Эмануэле этого не понять, не понять эгоцентризм, на который обрекает ее болезнь, ему кажется, что синьора А. всегда будет той, что заботилась о нем, о нем и ни о ком другом, той, что вслед за ним карабкалась по крутым тропинкам его фантазии и баловала его, как принца. Заметив ее равнодушие, он начинает нервничать и дерзить, а я понимаю это по тому, как меняется его голос – он всегда так делает, когда хочет привлечь к себе внимание. Но у синьоры А. нет ни сил, ни желания понять, что с ним происходит. Я оказываюсь между двух огней, где смешались обманутые ожидания и досада: с одной стороны – больная пожилая женщина, с другой – ученик начальной школы, оба хотят, чтобы все внимание было приковано к ним, потому что боятся, что иначе они и вовсе исчезнут.
Я отправляю Эмануэле поиграть во дворе, хотя на улице холодно. Он протестует, но в конце концов уступает. С порога он бросает на меня испепеляющий взгляд.
В квартире синьоры А. есть комната, в которой многие годы отключено отопление, – эта комната, не похожая ни на гостиную, ни на кабинет, напоминала, скорее, реликварий. Если я заходил туда зимой, когда температура в комнате была как минимум градусов на десять ниже, чем в других помещениях, мне казалось, будто я спускаюсь в катакомбы. На окнах были витражи с изображенными в профиль женскими лицами (имени художника я не помню, но синьора А. всегда отзывалась о нем с большим почтением), поэтому проникающий в комнату свет был тусклым, как в надгробной часовне. Все в этой комнате рассказывало о Ренато.
В стене была ниша с полками, на каждой выставлена отдельная коллекция. Смешение эпох и стилей свидетельствовало о том, что собирал коллекцию человек крайне непоследовательный или напрочь лишенный предрассудков: десяток статуй доколумбовой эпохи, несколько причудливых пресс-папье, каких я больше нигде не видел, довольно безвкусная скульптура из цветной керамики и разномастная серебряная и латунная посуда. В центре комнаты, на низеньком столике-витрине, на зеленом сукне были разложены на одинаковом расстоянии друг от друга десятка два карманных часов, причем стрелки у всех указывали на полдень. Пестрая коллекция выдавала мечту Ренато превратиться из старьевщика в знатока искусства – всю жизнь он стремился ее осуществить, но добиться полного воплощения не сумел. Синьора А. это понимала, а может, не понимала – трудно сказать, но она ни за что на свете не признала бы, будто у ее мужа отсутствовал безупречный вкус. Среди всех занятий, которые ей довелось перепробовать, помощь мужу в торговле антиквариатом была самым неожиданным и волнующим, – вспоминая об этом, она и сейчас испытывала гордость.

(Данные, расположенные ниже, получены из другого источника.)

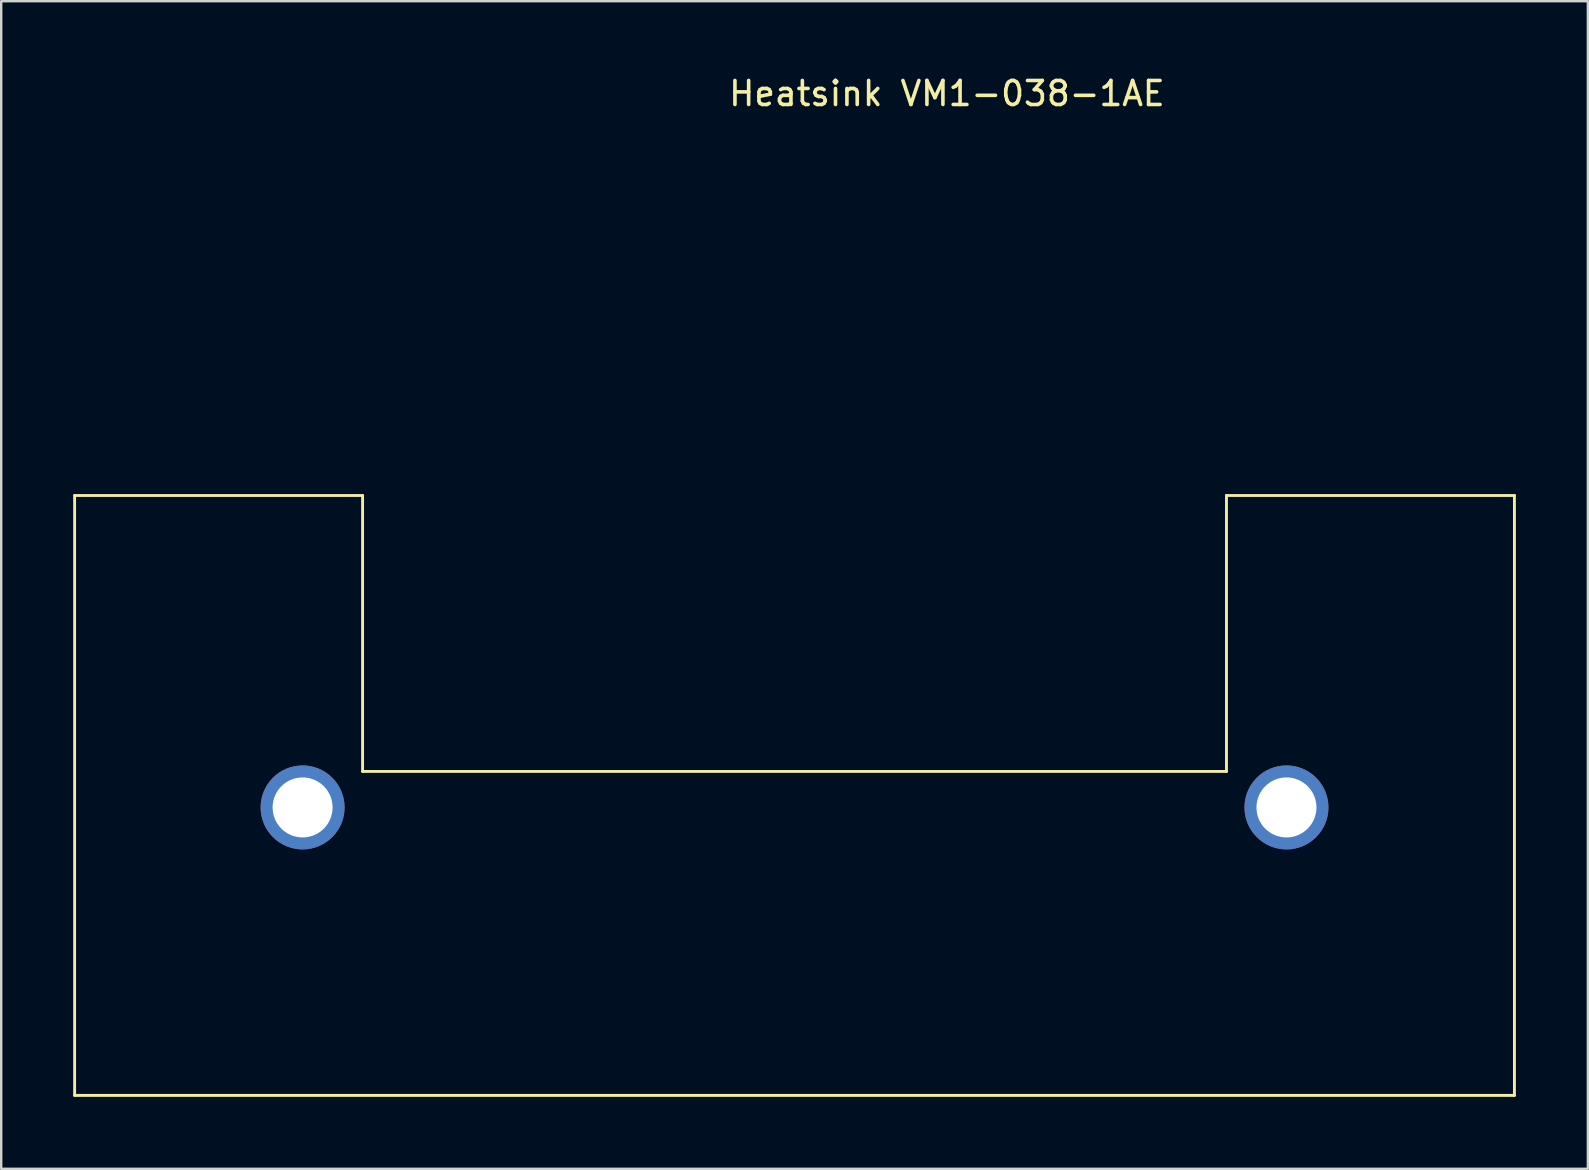
<source format=kicad_pcb>
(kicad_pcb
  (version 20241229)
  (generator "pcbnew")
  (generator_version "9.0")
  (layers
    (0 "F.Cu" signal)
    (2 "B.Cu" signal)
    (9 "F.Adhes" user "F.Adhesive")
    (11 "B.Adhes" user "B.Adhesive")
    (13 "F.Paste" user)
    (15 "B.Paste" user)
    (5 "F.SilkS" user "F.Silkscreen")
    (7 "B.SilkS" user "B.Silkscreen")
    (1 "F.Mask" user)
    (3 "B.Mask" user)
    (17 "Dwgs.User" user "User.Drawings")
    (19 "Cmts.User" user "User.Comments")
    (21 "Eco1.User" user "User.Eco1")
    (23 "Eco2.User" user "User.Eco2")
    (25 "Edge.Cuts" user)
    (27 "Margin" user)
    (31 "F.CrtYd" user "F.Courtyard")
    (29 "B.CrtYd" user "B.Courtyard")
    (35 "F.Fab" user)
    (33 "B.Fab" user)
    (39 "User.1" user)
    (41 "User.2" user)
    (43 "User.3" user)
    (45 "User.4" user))
  (footprint "Heatsink VM1-038-1AE"
    (layer "F.Cu")
    (at 30.06 32.598)
    (property "Reference" "Heatsink VM1-038-1AE" (at 6.35 -31.75 0) (layer "F.SilkS") (effects (font (size 1 1) (thickness 0.15))))
    (attr through_hole)
    (fp_line (start -30 -15) (end -30 10) (stroke (width 0.12) (type solid)) (layer "F.SilkS"))
    (fp_line (start -30 10) (end 30 10) (stroke (width 0.12) (type solid)) (layer "F.SilkS"))
    (fp_line (start -18 -15) (end -30 -15) (stroke (width 0.12) (type solid)) (layer "F.SilkS"))
    (fp_line (start -18 -3.5) (end -18 -15) (stroke (width 0.12) (type solid)) (layer "F.SilkS"))
    (fp_line (start 18 -15) (end 18 -3.5) (stroke (width 0.12) (type solid)) (layer "F.SilkS"))
    (fp_line (start 18 -3.5) (end -18 -3.5) (stroke (width 0.12) (type solid)) (layer "F.SilkS"))
    (fp_line (start 30 -15) (end 18 -15) (stroke (width 0.12) (type solid)) (layer "F.SilkS"))
    (fp_line (start 30 10) (end 30 -15) (stroke (width 0.12) (type solid)) (layer "F.SilkS"))
    (pad "1" thru_hole circle (at -20.5 -2) (size 3.5 3.5) (drill 2.5) (layers "*.Cu" "*.Mask"))
    (pad "1" thru_hole circle (at 20.5 -2) (size 3.5 3.5) (drill 2.5) (layers "*.Cu" "*.Mask")))
  (gr_rect
    (start -3 -3)
    (end 63.12 45.658)
    (stroke (width 0.1) (type default))
    (fill no)
    (layer "Edge.Cuts")))
</source>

Главные ценности – около полусотни полотен разного размера с подписями авторов – прятались за лакированной ширмой, расписанной в восточном стиле. Я точно помню, что среди них были работы Алиджи Сассу и Романо Гадзерры, по крайней мере, пара работ школы Феличе Казорати, несколько футуристов, хотя и не самых известных. Синьора А. рассказывала мне и о картине маслом Джузеппе Миньеко «Молодожены», которую Ренато так и не продал, несмотря на настойчивые просьбы одного врача – тот всякий раз предлагал бо́льшую сумму; эта картина, – говорила она, – напоминала их с Ренато, а еще нас с Норой.